The difference is subtle. If I did my job right, I listened to you and came up with a solution that will work, or explained why you can't be cured. And you should trust me because I did that right. If I rushed through and didn't actually talk about the problem you came with, then your beef with me is over that, not my actual solution because for all purposes I haven't delivered a solution to the problem you came to me with, I threw out a solution to the problem I thought you had.
Ideally, you trust me because I took the time to understand your actual problem, and not rush through it. If I come to a conclusion and don't test that my conclusion matches what you think your situation is, then I am failing to listen, and losing points on the Trustometer.
I think for folks like me, the trap is that we do see a lot of repetitious problems. People make the same mistakes, and the solution becomes rote. Personal email screwed up, switch to gmail, set it to IMAP. Set gmail to pop-move your mail from your old account so nobody has to know you changed addresses.
For practical purposes, this is an excellent solution. It almost always works, and it is almost always trouble-free.
But the act of handing out the generic advice (or being surprised by resistance or a unique situation) throws everything off kilter.
I think BG's scenario would have been different if he was one of my real world friends. He'd tell me over dinner about his trouble, I'd remember how he likes to seperate his email flow, and we'd talk through the options. I'd explain clouds and POP vs. IMAP. By the end of the conversation, he'd feel more comfortable switching to IMAP, even though he'd lose some of what he had before.
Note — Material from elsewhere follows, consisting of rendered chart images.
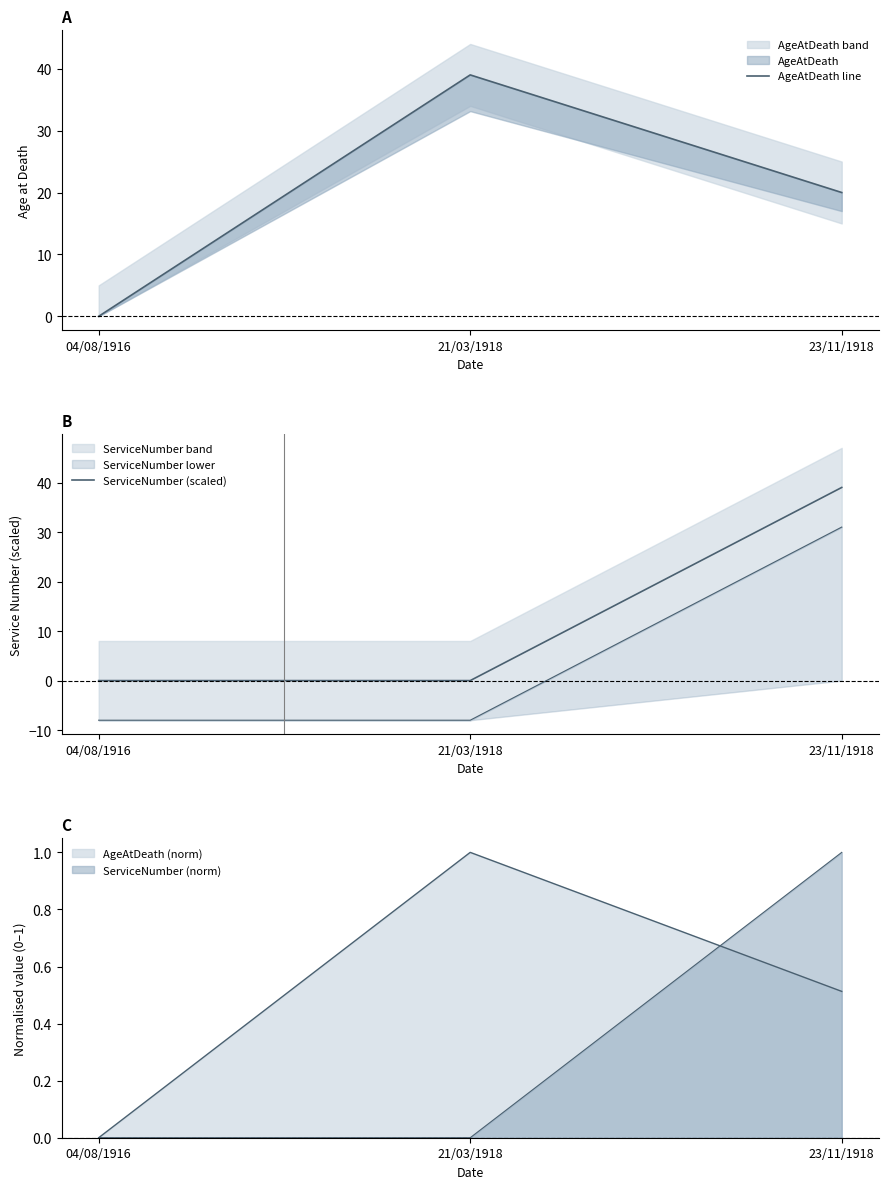

Which has a higher value, 04/08/1916 or 23/11/1918?

23/11/1918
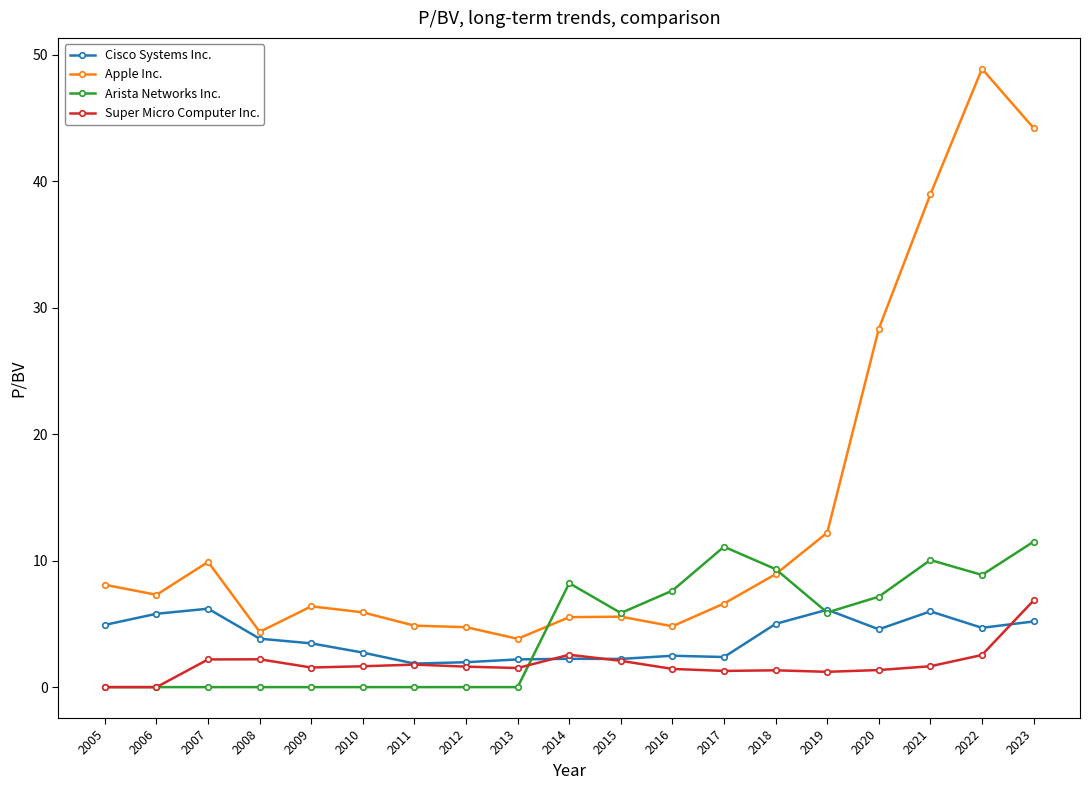

True or false: Apple Inc. has a value of 44.2 at 2023.

True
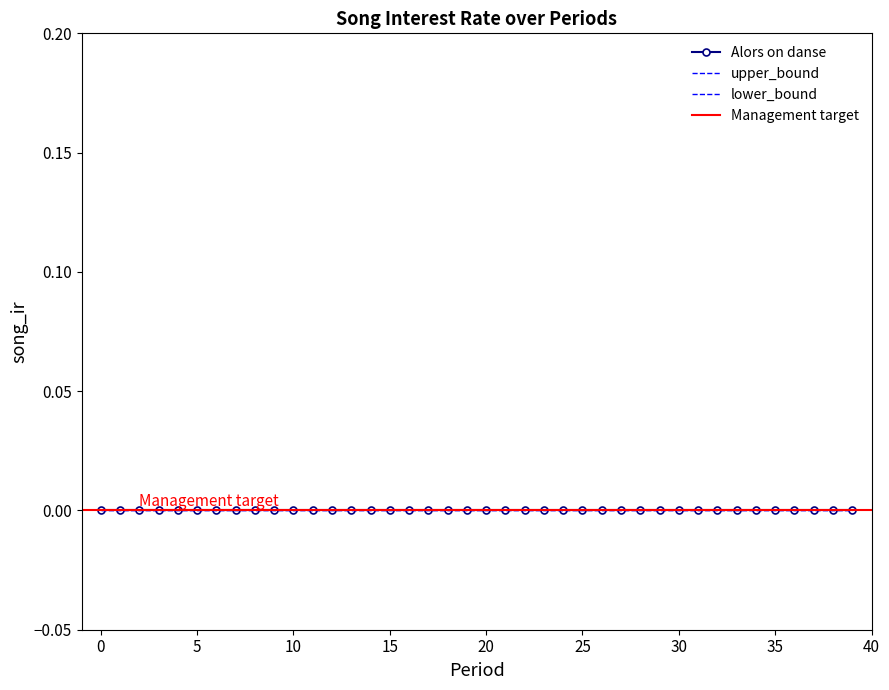

Where is upper_bound nearest to the value 0?

16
That kind of thing works, because BG would know me personally. He'd know what I do for a living and that I was the smartest computer person he knew. I wouldn't have to brag about it or try to puff up my qualifications. Part of the Expert trust equation is solved, and the other part would be the act of me communicating with him, instead of dumping an answer on him.
This is where the internet kind of fails. In the real world, it's easier to be that kind of Expert to my friends, than it is on the internet to strangers. There's more push and pull of information in a verbal conversation about a problem, than an internet post.
Thus, in a world of Experts and Absolute Answers (because many of us come from a "this is the policy we follow" doctrine), a question about "I just got my new SmartPhone, how do I set up email?" is easier to answer with the standard response. Bullgrit's fuzzier problem requires more interaction than we can apparently muster on the internet.
I said Absolute Answers, because while we all realize there can be multiple solutions to a problem, as a matter of standardization, the same problem must be resolved the same way. So once an Expert learns the solution, they must apply that solution every time. This is why electricians follow wiring standards. You don't want to come back to a problem and ponder "what did I do last time I was here". Especially to situations that really are the same, or can be MADE to be the same. It is the mark of Amateur Hour when we see somebody's work, and we see inconsistencies everywhere.
Anyway, that's a wall of text, but it is likely some of the mindset of Expert-type people. Except for the Experts who disagree. because I've given a stereotype response, and people do vary.